原本他打算搜刮完資源就儘快離開這個讓他感覺不舒服的世界,但現在……他改變主意了。
“既然殺人有功德里拿,那這不就成了我的‘功德副本’了?”李明眼中閃過一絲危險而興奮的光芒,“先看看再說,說不定……還能撈到更多好處。”
他身形緩緩降下,落入流雲城中,準備更深入地觀察這個扭曲而有趣的世界。
然而,他剛在一條相對僻靜的街道現身沒多久——
“轟隆!!”
天空驟然變色!原本晴朗的天空瞬間被無盡的血色紅雲覆蓋,彷彿蒼穹泣血!四周的溫度急劇攀升,空氣變得灼熱而乾燥,彷彿置身於巨大的熔爐旁邊!
一個充滿了無盡悲痛、絕望與瘋狂的聲音,如同驚雷般炸響在天地之間,清晰地傳入每一個生靈的耳中:
“為甚麼……為甚麼要逼她!!你們親手毀了我唯一的牽掛,那我便掀翻這天地,讓萬物為她陪葬,讓這腐朽的世間,隨她一起消失!”
恐怖的威壓伴隨著聲音降臨,那至少是元神期修士全力施為的跡象!熾熱的火系靈力在空中瘋狂匯聚,顯然是在醞釀一個大型的、毀滅性的法術!
城中的凡人頓時哭爹喊娘,驚恐奔逃。

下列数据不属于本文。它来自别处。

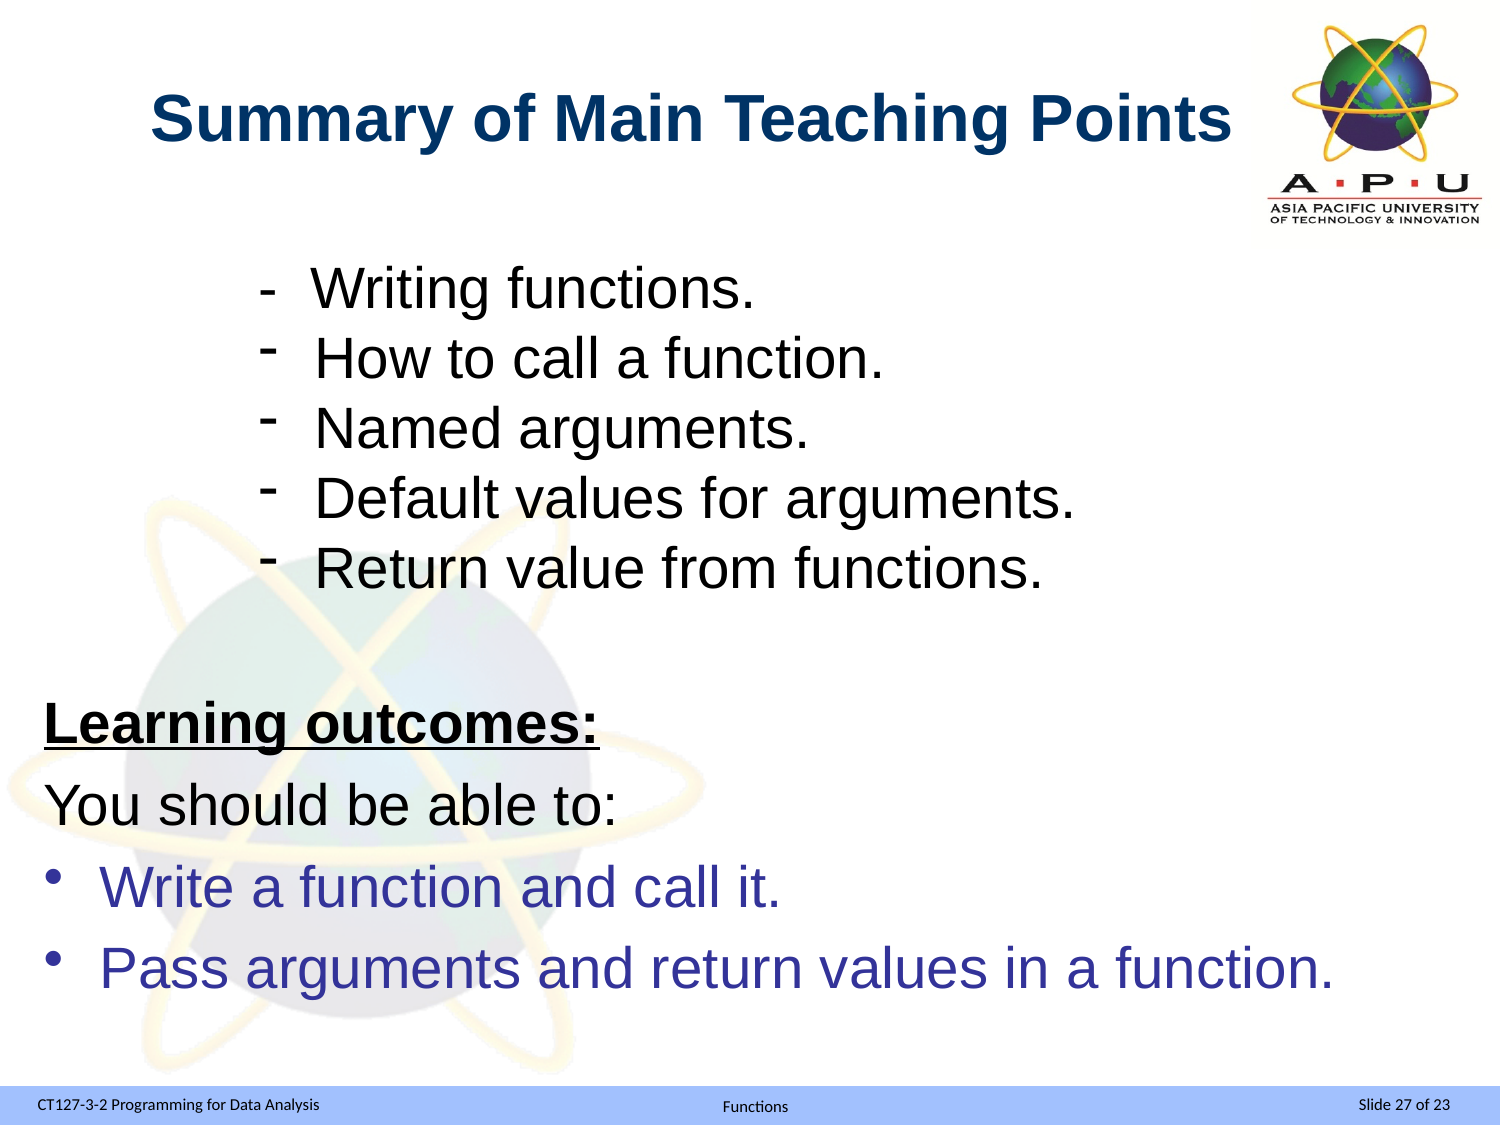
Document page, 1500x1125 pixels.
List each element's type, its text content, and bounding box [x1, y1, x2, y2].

text_box Learning outcomes: You should be able to: Write a function and call it. Pass arguments and return values in a function. [28, 677, 1472, 1026]
text_box - Writing functions. How to call a function. Named arguments. Default values for arguments. Return value from functions. [168, 242, 1332, 656]
picture [1251, 0, 1500, 249]
text_box Summary of Main Teaching Points [135, 67, 1250, 163]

低階修士們也面色大變,紛紛祭出法寶護身,或尋找掩體。
“怎麼回事?誰要掀翻天地?”
“是雲墨尊者!他瘋了!”
“雲墨尊者?那個百年成就元神的天才?他為甚麼要這麼做?”
“聽說他的青梅竹馬,雲裳真人,被她父親強行嫁給了她不喜歡的炎陽門少主,雲裳真人接受不了,三天前……自盡身亡了!”
“啊?就為這個?!”
“那雲墨尊者修成元神歸來,得知此事,接受不了就要報復社會了!”
“多麼悽美偉大的愛情啊!”一個女修雙手捧心,眼中竟然流露出嚮往之色,“為了心愛之人,不惜與全世界為敵!雲裳真人死也值了!”
“值個屁啊!”旁邊一箇中年修士氣得破口大罵,“他報復他青梅的父親去啊!報復那炎陽門去啊!為甚麼要拉上我們全城的人陪葬?!我們特麼的招誰惹誰了?!”
“就是!我們是無辜的啊!”
“你們懂甚麼!”那女修反而一臉鄙夷地反駁,“這才是真性情!這才叫男子氣概!為了愛情毀滅世界,多浪漫啊!要是有人肯為我這樣,我立刻死了都甘心!”
“瘋子!你也是個瘋子!”
“快跑吧!別感慨了!是大型火系法術‘赤地千里’!再不跑我們都得化成灰!”
混亂的街道上,人性的奇葩與現實的危機交織上演。
李明站在原地,抬頭望著那漫天血雲和其中瘋狂匯聚的毀滅效能量,又聽著耳邊傳來的關於“悽美愛情”和“男子氣概”的爭論,臉上沒有任何驚慌,反而緩緩勾起了一抹冰冷而愉悅的弧度。
他看著空中那個因“愛情”而癲狂,要拉全城人陪葬的雲墨尊者,如同在看一隻……閃閃發光的功德寶箱。
“又一個……被深度汙染的‘偽人’。”他輕聲自語,手中的萬魂鐮似乎感應到了主人的心緒,那隱藏在魔氣深處的淡金色功德之光,微微閃爍了一下。